Model | Pixel, ms | Pixel 2, ms | Pixel 3a, ms |
---|---|---|---|
MobileNet v1 1.0X | 43 | 27 | 46 |
MobileNet v2 1.0X | 26 | 18 | 28 |
MobileNet v3 Large | 22 | 16 | 24 |
MobileNet v3 Small | 7 | 6 | 8 |
Benchmarked on March 27, 2020 with end2end_bench --benchmark_min_time=5
on an Android/ARM64 build with Android NDK r21 (bazel build -c opt --config android_arm64 :end2end_bench
) and neural network models with randomized weights and inputs.
The table below presents multi-threaded performance of XNNPACK library on three generations of MobileNet models and three generations of Raspberry Pi boards.
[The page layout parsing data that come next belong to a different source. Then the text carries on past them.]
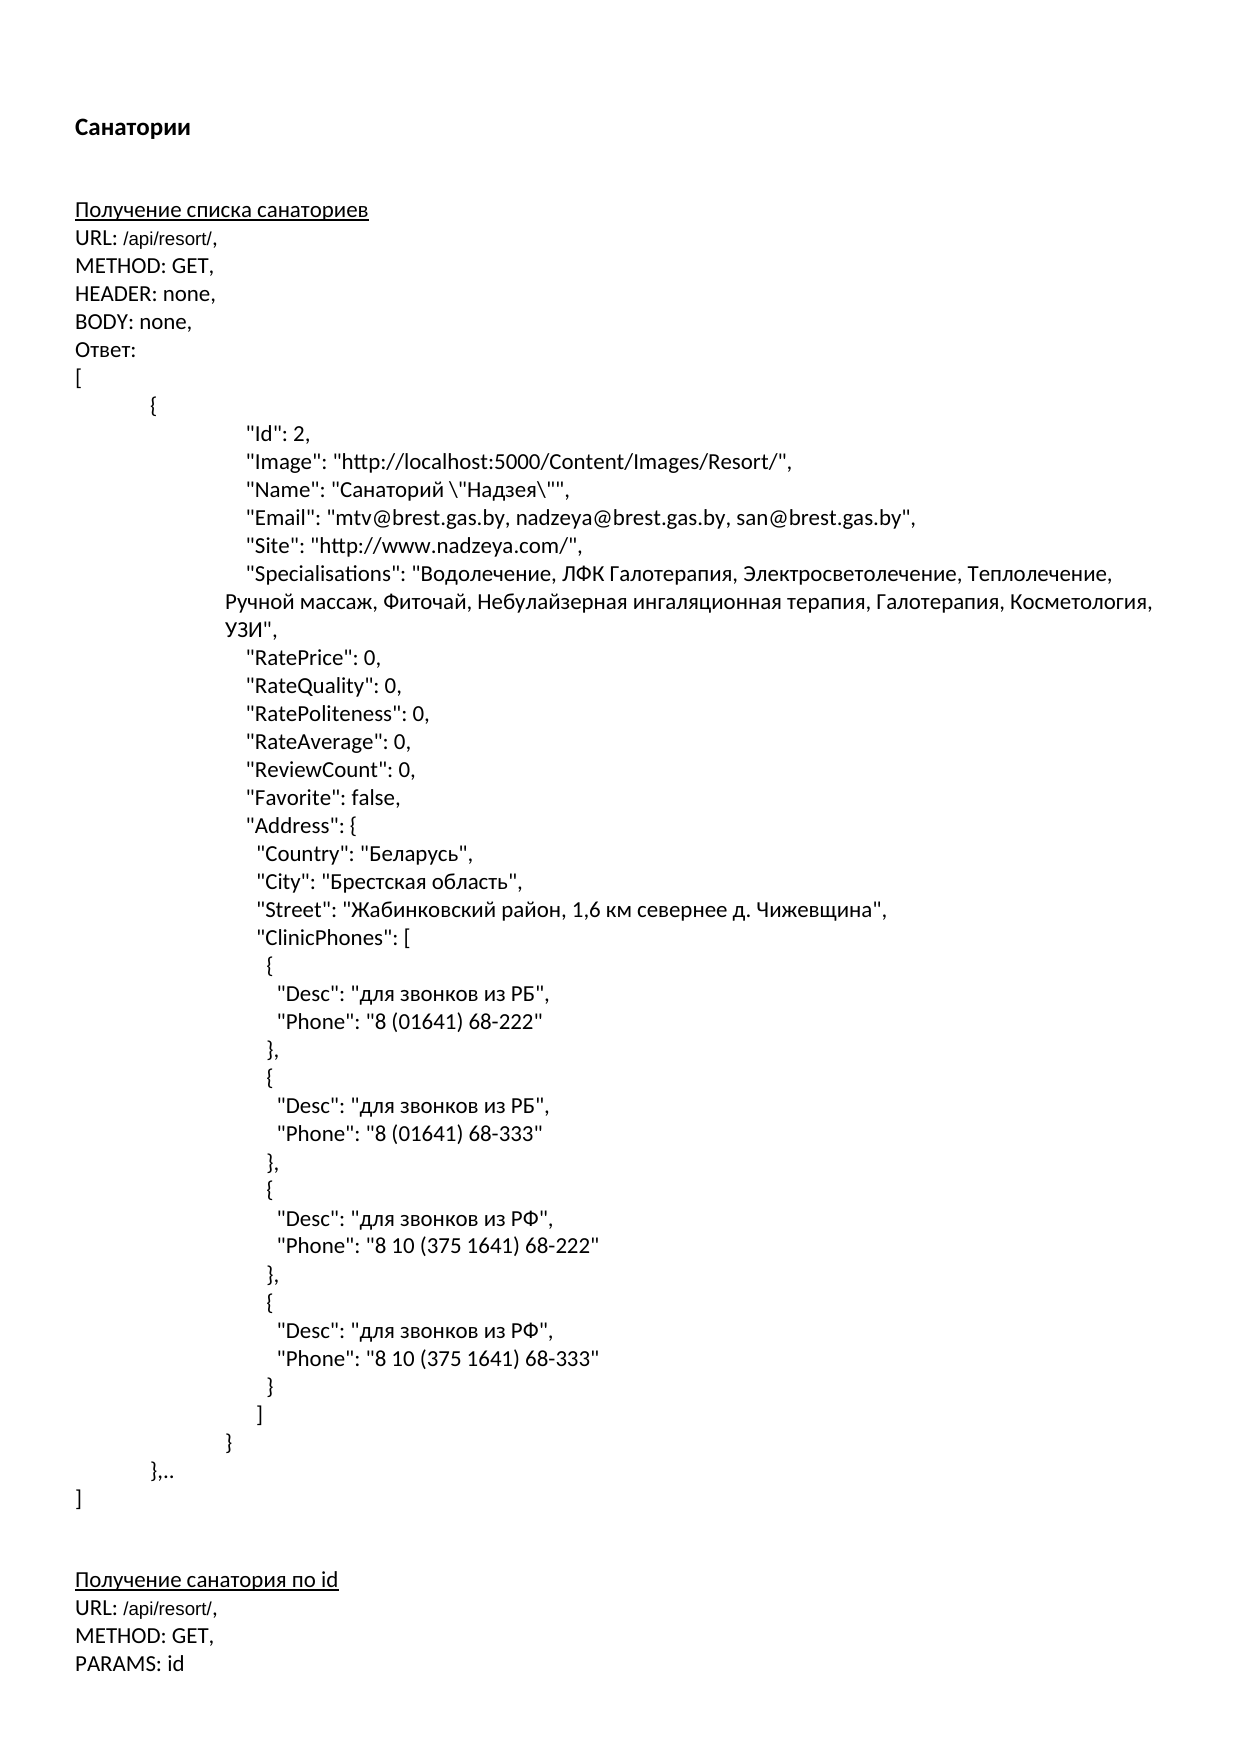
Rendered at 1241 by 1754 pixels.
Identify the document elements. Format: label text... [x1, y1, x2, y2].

text "Country": "Беларусь", [225, 839, 1165, 867]
text "ReviewCount": 0, [225, 755, 1165, 783]
text }, [225, 1148, 1165, 1176]
text "Desc": "для звонков из РБ", [225, 1092, 1165, 1119]
text "Phone": "8 10 (375 1641) 68-333" [225, 1344, 1165, 1372]
text ] [75, 1484, 1165, 1512]
text ] [225, 1400, 1165, 1428]
text }, [225, 1260, 1165, 1288]
text "Specialisations": "Водолечение, ЛФК Галотерапия, Электросветолечение, Теплолечение, Ручной массаж, Фиточай, Небулайзерная ингаляционная терапия, Галотерапия, Косметология, УЗИ", [225, 559, 1165, 643]
text }, [225, 1036, 1165, 1063]
text METHOD: GET, [75, 1621, 1165, 1649]
text URL: /api/resort/, [75, 223, 1165, 251]
text "Site": "http://www.nadzeya.com/", [225, 531, 1165, 559]
text BODY: none, [75, 307, 1165, 335]
text "RateQuality": 0, [225, 671, 1165, 699]
text "Name": "Санаторий \"Надзея\"", [225, 475, 1165, 503]
text Получение санатория по id [75, 1565, 1165, 1593]
text "Favorite": false, [225, 783, 1165, 811]
text "Desc": "для звонков из РФ", [225, 1316, 1165, 1344]
text },.. [75, 1456, 1165, 1484]
text "ClinicPhones": [ [225, 923, 1165, 951]
text } [225, 1372, 1165, 1400]
text "Email": "mtv@brest.gas.by, nadzeya@brest.gas.by, san@brest.gas.by", [225, 503, 1165, 531]
text Ответ: [75, 335, 1165, 363]
text { [225, 1063, 1165, 1092]
text URL: /api/resort/, [75, 1593, 1165, 1621]
text METHOD: GET, [75, 251, 1165, 279]
text Получение списка санаториев [75, 195, 1165, 223]
text "RateAverage": 0, [225, 727, 1165, 755]
text HEADER: none, [75, 279, 1165, 307]
text "City": "Брестская область", [225, 867, 1165, 895]
text { [225, 951, 1165, 979]
text "Phone": "8 (01641) 68-333" [225, 1119, 1165, 1148]
text [ [75, 363, 1165, 391]
text "Image": "http://localhost:5000/Content/Images/Resort/", [225, 447, 1165, 475]
text "Desc": "для звонков из РБ", [225, 979, 1165, 1007]
text "Street": "Жабинковский район, 1,6 км севернее д. Чижевщина", [225, 895, 1165, 923]
text "RatePoliteness": 0, [225, 699, 1165, 727]
text "Desc": "для звонков из РФ", [225, 1204, 1165, 1232]
subtitle Санатории [75, 111, 1165, 142]
text "RatePrice": 0, [225, 643, 1165, 671]
text "Phone": "8 (01641) 68-222" [225, 1007, 1165, 1036]
text "Address": { [225, 811, 1165, 839]
text { [75, 391, 1165, 419]
text } [150, 1428, 1165, 1456]
text { [225, 1176, 1165, 1204]
text "Phone": "8 10 (375 1641) 68-222" [225, 1232, 1165, 1260]
text PARAMS: id [75, 1649, 1165, 1677]
text "Id": 2, [225, 419, 1165, 447]
text { [225, 1288, 1165, 1316]
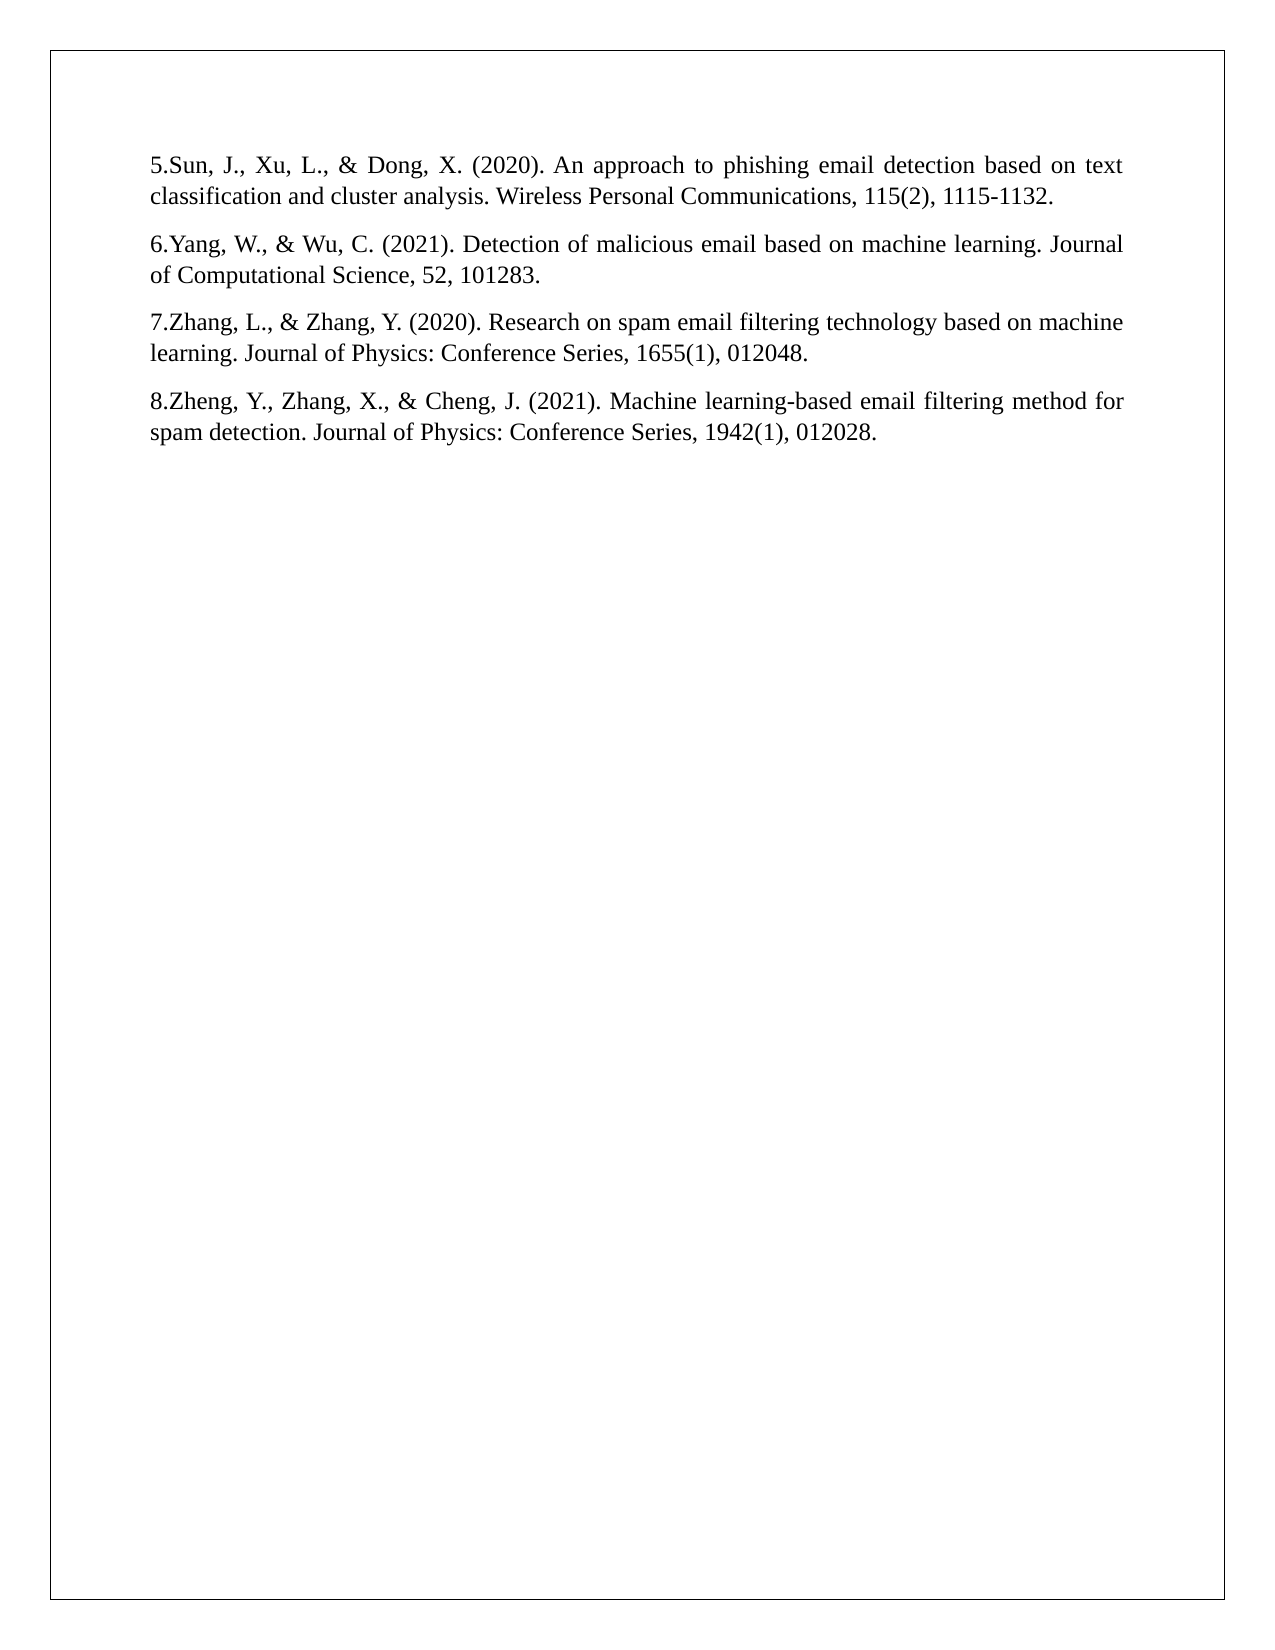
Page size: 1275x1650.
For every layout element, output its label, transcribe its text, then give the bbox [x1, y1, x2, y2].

text 8.Zheng, Y., Zhang, X., & Cheng, J. (2021). Machine learning-based email filtering method for spam detection. Journal of Physics: Conference Series, 1942(1), 012028. [150, 386, 1125, 446]
text 7.Zhang, L., & Zhang, Y. (2020). Research on spam email filtering technology based on machine learning. Journal of Physics: Conference Series, 1655(1), 012048. [150, 307, 1125, 367]
text 5.Sun, J., Xu, L., & Dong, X. (2020). An approach to phishing email detection based on text classification and cluster analysis. Wireless Personal Communications, 115(2), 1115-1132. [150, 150, 1125, 210]
text 6.Yang, W., & Wu, C. (2021). Detection of malicious email based on machine learning. Journal of Computational Science, 52, 101283. [150, 229, 1125, 288]
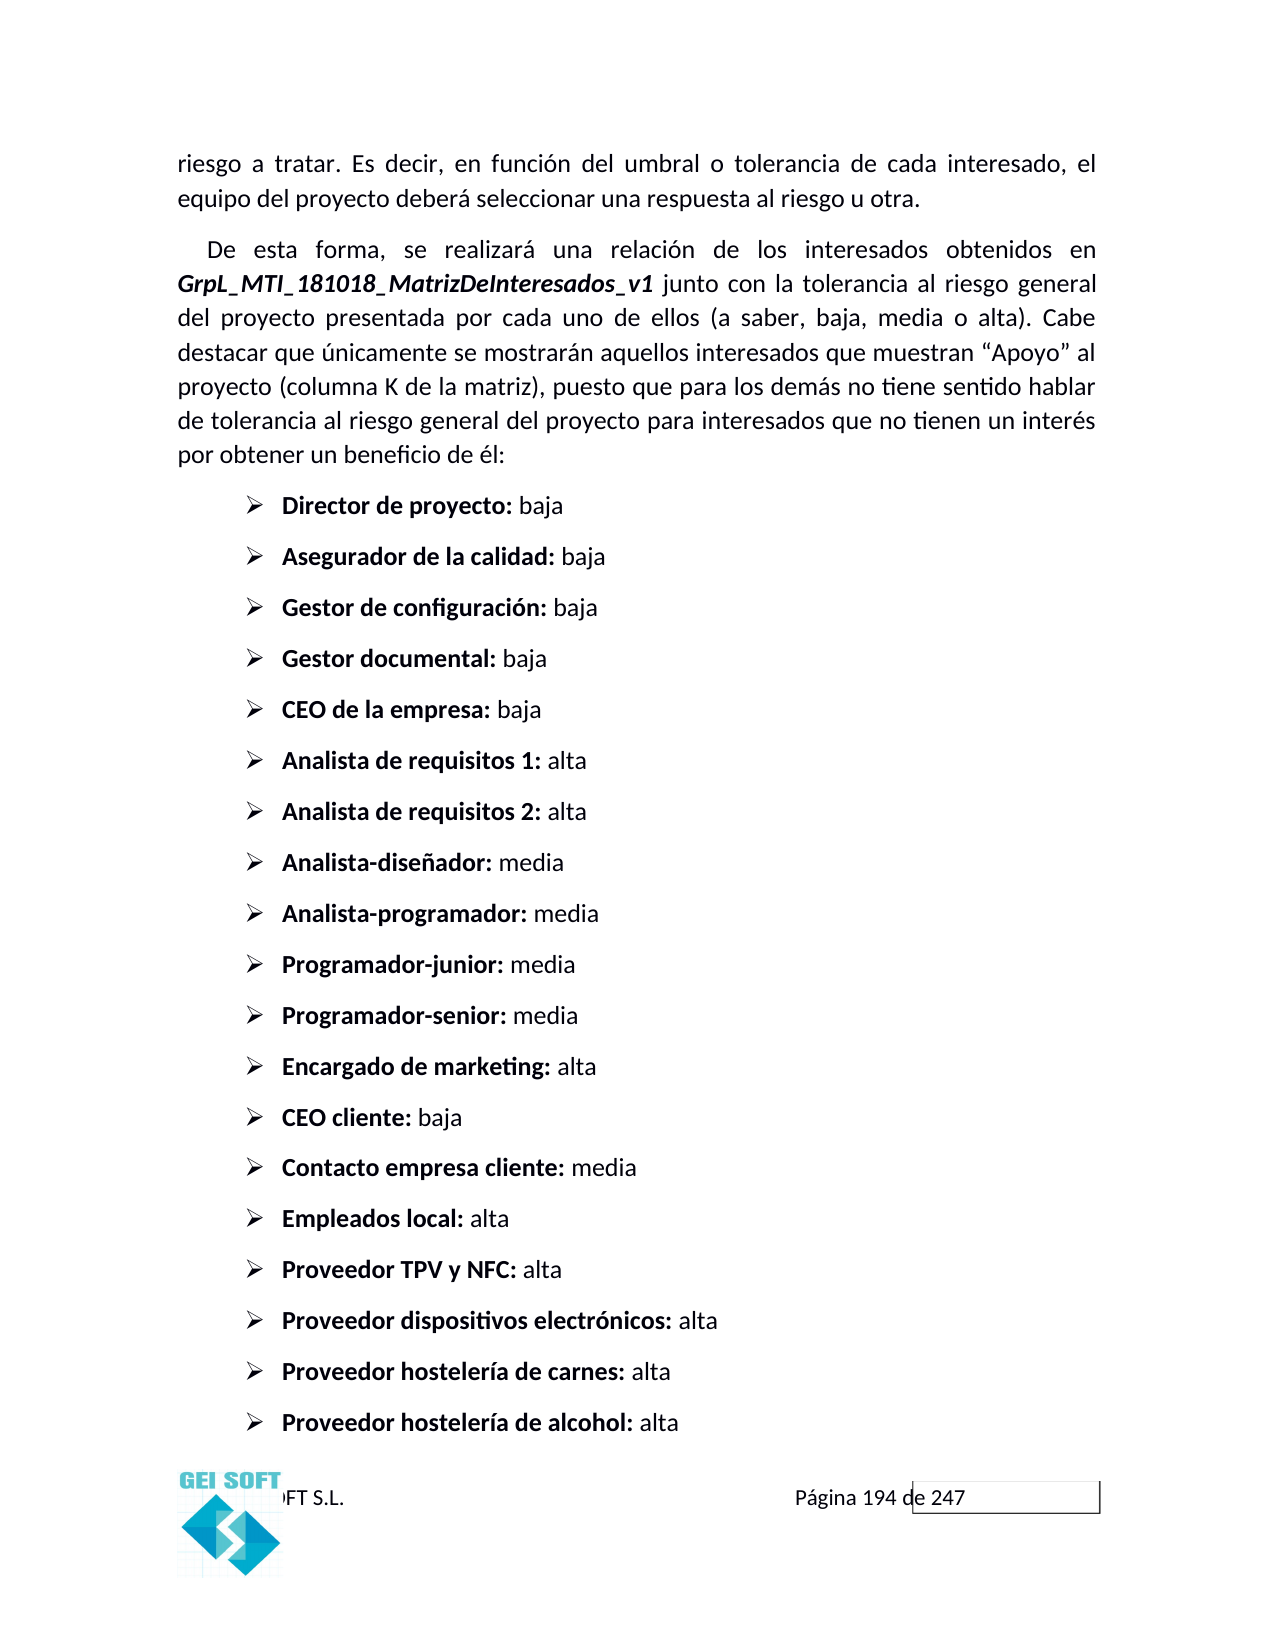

Model | RPi Zero W (BCM2835), ms | RPi 2 (BCM2836), ms | RPi 3+ (BCM2837B0), ms | RPi 4 (BCM2711), ms |
---|---|---|---|---|
MobileNet v1 1.0X | 4004 | 337 | 116 | 72 |
MobileNet v2 1.0X | 2011 | 195 | 83 | 41 |
MobileNet v3 Large | 1694 | 163 | 70 | 38 |
MobileNet v3 Small | 482 | 52 | 23 | 13 |
Benchmarked on May 22, 2020 with end2end-bench --benchmark_min_time=5
on a Raspbian Buster build with CMake (./scripts/build-local.sh
) and neural network models with randomized weights and inputs.
XNNPACK is a based on QNNPACK library. Over time its codebase diverged a lot, and XNNPACK API is no longer compatible with QNNPACK.